As for procedures in recovering unused funds, there were instances where WSG did not follow up with the programme partners to recover unutilised grants in a timely manner for programmes that had ended.
While ESG had a process to identify lapsed projects, the monitoring of its officers' follow up actions was inadequate, the report said.
RESPONSES FROM GOVERNMENT BODIES
In response to the lapses listed in the report, the Government has accepted all the recommendations made by the AGO, MOF said on Monday.
Agencies have confirmed that no confidential data has been compromised and no unauthorised activities have resulted from the lapses in IT controls, and they have also taken recovery actions for lapses involving overpayments, MOF said.
The Smart Nation and Digital Government Group is addressing weaknesses in IT controls, and will implement technical systems to reliably automate the IT tasks relating to the review of privileged users’ activities and management of account and user access rights. This will minimise human error and focus attention ono higher-order security tasks, MOF said.

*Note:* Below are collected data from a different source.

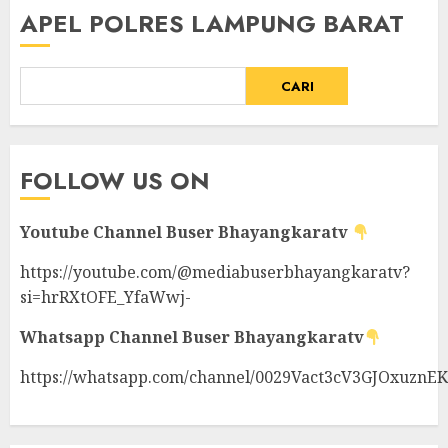
APEL POLRES LAMPUNG BARAT
CARI
FOLLOW US ON
Youtube Channel
Buser Bhayangkaratv
https://youtube.com/@mediabuserbhayangkaratv?
si=hrRXtOFE_YfaWwj-
Whatsapp Channel
Buser Bhayangkaratv
https://whatsapp.com/channel/0029Vact3cV3GJOxuznE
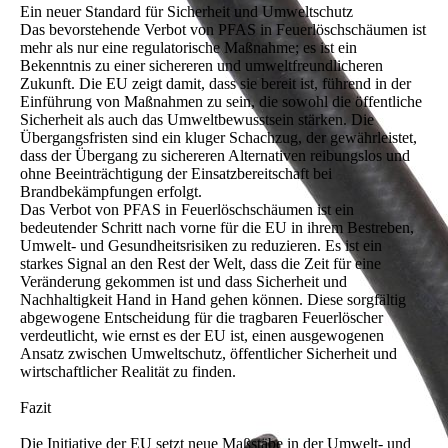
Ein neuer Standard für Sicherheit und Umweltschutz
Das bevorstehende Verbot von PFAS in Feuerlöschschäumen ist
mehr als nur eine regulatorische Maßnahme; es ist ein
Bekenntnis zu einer sichereren und umweltfreundlicheren
Zukunft. Die EU zeigt damit, dass sie bereit ist, führend in der
Einführung von Maßnahmen zu sein, die sowohl die öffentliche
Sicherheit als auch das Umweltbewusstsein stärken. Die
Übergangsfristen sind ein kluger Schachzug, der gewährleistet,
dass der Übergang zu sichereren Alternativen reibungslos und
ohne Beeinträchtigung der Einsatzbereitschaft bei
Brandbekämpfungen erfolgt.
Das Verbot von PFAS in Feuerlöschschäumen ist ein
bedeutender Schritt nach vorne für die EU in ihrem Bestreben,
Umwelt- und Gesundheitsrisiken zu reduzieren. Es ist ein
starkes Signal an den Rest der Welt, dass die Zeit für eine
Veränderung gekommen ist und dass Sicherheit und
Nachhaltigkeit Hand in Hand gehen können. Diese sorgfältig
abgewogene Entscheidung für die tragbaren Feuerlöscher
verdeutlicht, wie ernst es der EU ist, einen ausgewogenen
Ansatz zwischen Umweltschutz, öffentlicher Sicherheit und
wirtschaftlicher Realität zu finden.
Fazit
Die Initiative der EU setzt neue Maßstäbe in der Umwelt- und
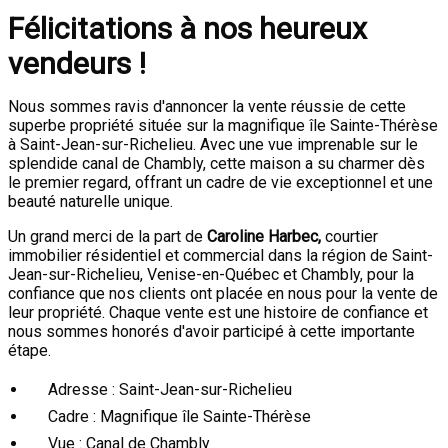
Félicitations à nos heureux
vendeurs !
Nous sommes ravis d'annoncer la vente réussie de cette
superbe propriété située sur la magnifique île Sainte-Thérèse
à Saint-Jean-sur-Richelieu. Avec une vue imprenable sur le
splendide canal de Chambly, cette maison a su charmer dès
le premier regard, offrant un cadre de vie exceptionnel et une
beauté naturelle unique.
Un grand merci de la part de
Caroline Harbec,
courtier
immobilier résidentiel et commercial dans la région de Saint-
Jean-sur-Richelieu, Venise-en-Québec et Chambly, pour la
confiance que nos clients ont placée en nous pour la vente de
leur propriété. Chaque vente est une histoire de confiance et
nous sommes honorés d'avoir participé à cette importante
étape.
Adresse : Saint-Jean-sur-Richelieu
Cadre : Magnifique île Sainte-Thérèse
Vue : Canal de Chambly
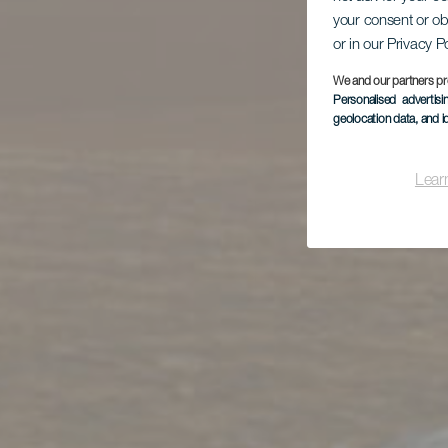
your consent or ob
or in our Privacy P
We and our partners pr
Personalised advertis
geolocation data, and i
Lear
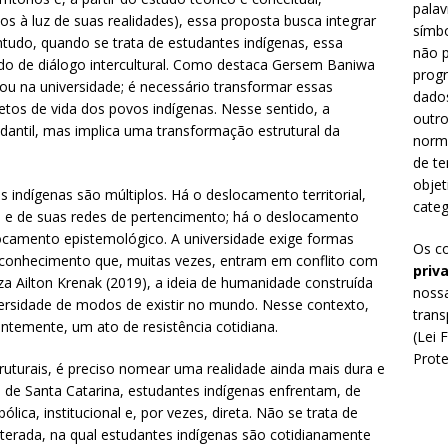
palav
 à luz de suas realidades), essa proposta busca integrar
símbo
tudo, quando se trata de estudantes indígenas, essa
não p
ndo de diálogo intercultural. Como destaca Gersem Baniwa
prog
a ou na universidade; é necessário transformar essas
dado
etos de vida dos povos indígenas. Nesse sentido, a
outro
dantil, mas implica uma transformação estrutural da
norm
de te
objet
 indígenas são múltiplos. Há o deslocamento territorial,
categ
 e de suas redes de pertencimento; há o deslocamento
eslocamento epistemológico. A universidade exige formas
Os c
do conhecimento que, muitas vezes, entram em conflito com
priv
a Ailton Krenak (2019), a ideia de humanidade construída
nossa
versidade de modos de existir no mundo. Nesse contexto,
trans
ntemente, um ato de resistência cotidiana.
(Lei 
Prote
uturais, é preciso nomear uma realidade ainda mais dura e
l de Santa Catarina, estudantes indígenas enfrentam, de
lica, institucional e, por vezes, direta. Não se trata de
terada, na qual estudantes indígenas são cotidianamente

To improve its contract management processes, MOF said it will “emphasise the roles and responsibilities of approving officers and staffing officers to scrutinise proposals carefully” and enhance data analytics capabilities that can better detect anomalies and lapses.
To address issues with grant management, MOF issued a new grants governance framework that covers the different stages of the grant life-cycle, and will help agencies to ensure that grant schemes are "effective and efficient" in achieving their objectives, the ministry noted.
Several public agencies released statements on improving their standards.
ESG said that it has given more training to employees to help them better understand policies and guidelines, as well as made grant assessment parameters and required documentations clearer.
WSG said it will conduct more regular sampling checks on applications being processed, and develop a more stringent framework to deter non-compliance by programme partners.
"The Public Service is committed to upholding high standards of governance," MOF said.
“We will continue to take active steps to strengthen our structures, processes and systems to serve Singaporeans effectively and efficiently,” it added.